▸ **Exercise**: Write out every record below exactly, leaving the pictures out.

▸ **Extracted information**:

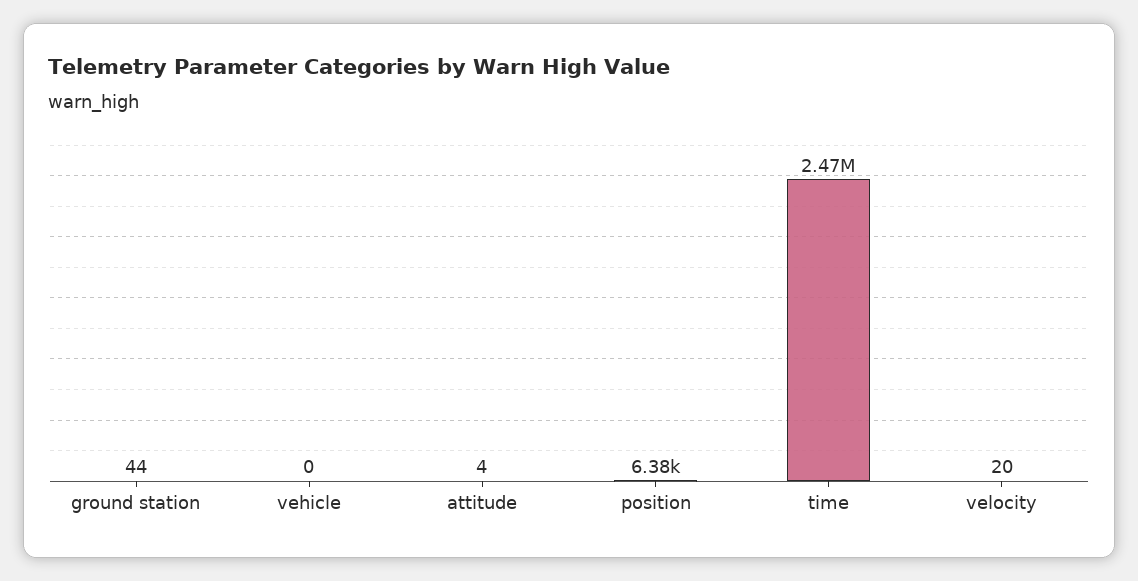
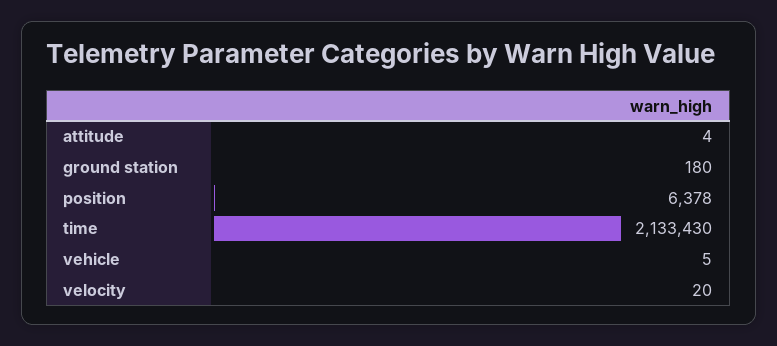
ground station: 44 -> 180
vehicle: 0 -> 5
time: 2470000 -> 2133430

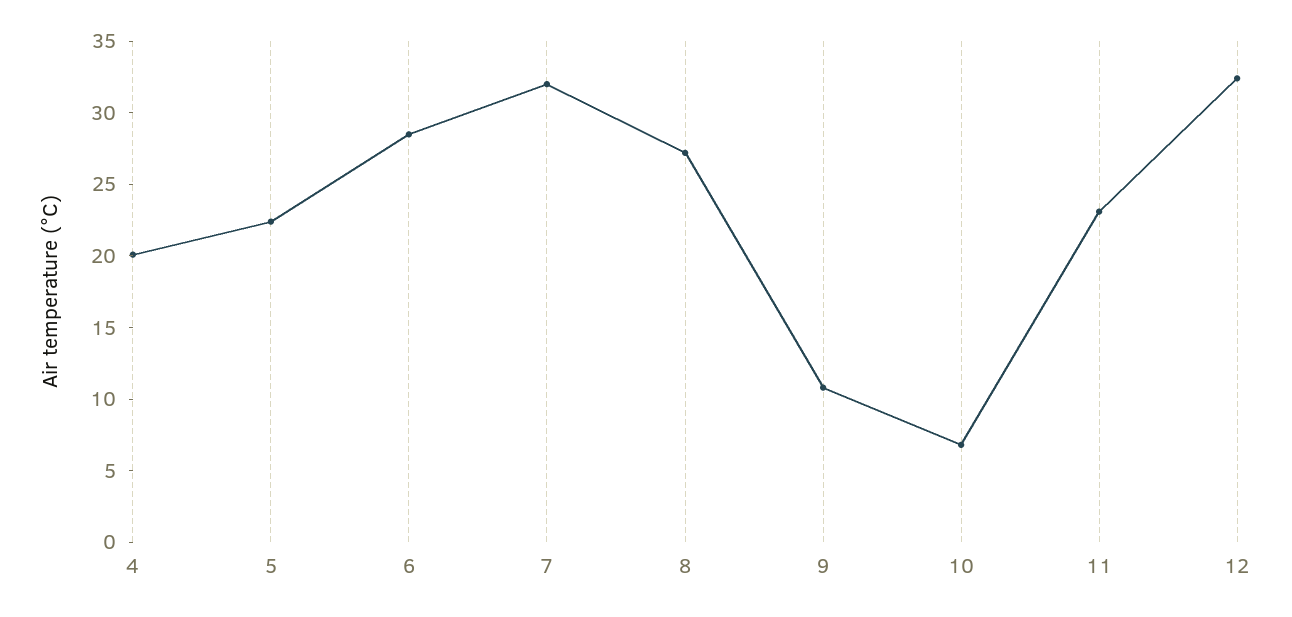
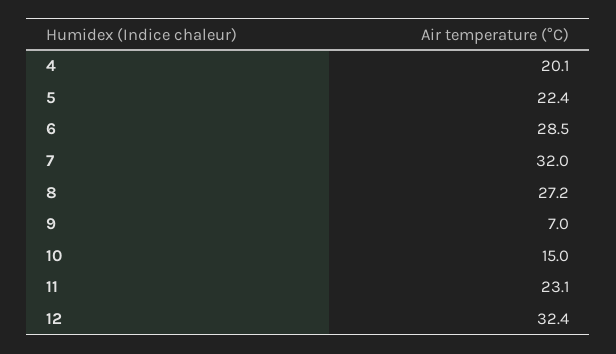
9: 11 -> 7
10: 7 -> 15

▸ **Answer section**:
ground station: 44 -> 180
vehicle: 0 -> 5
time: 2470000 -> 2133430

9: 11 -> 7
10: 7 -> 15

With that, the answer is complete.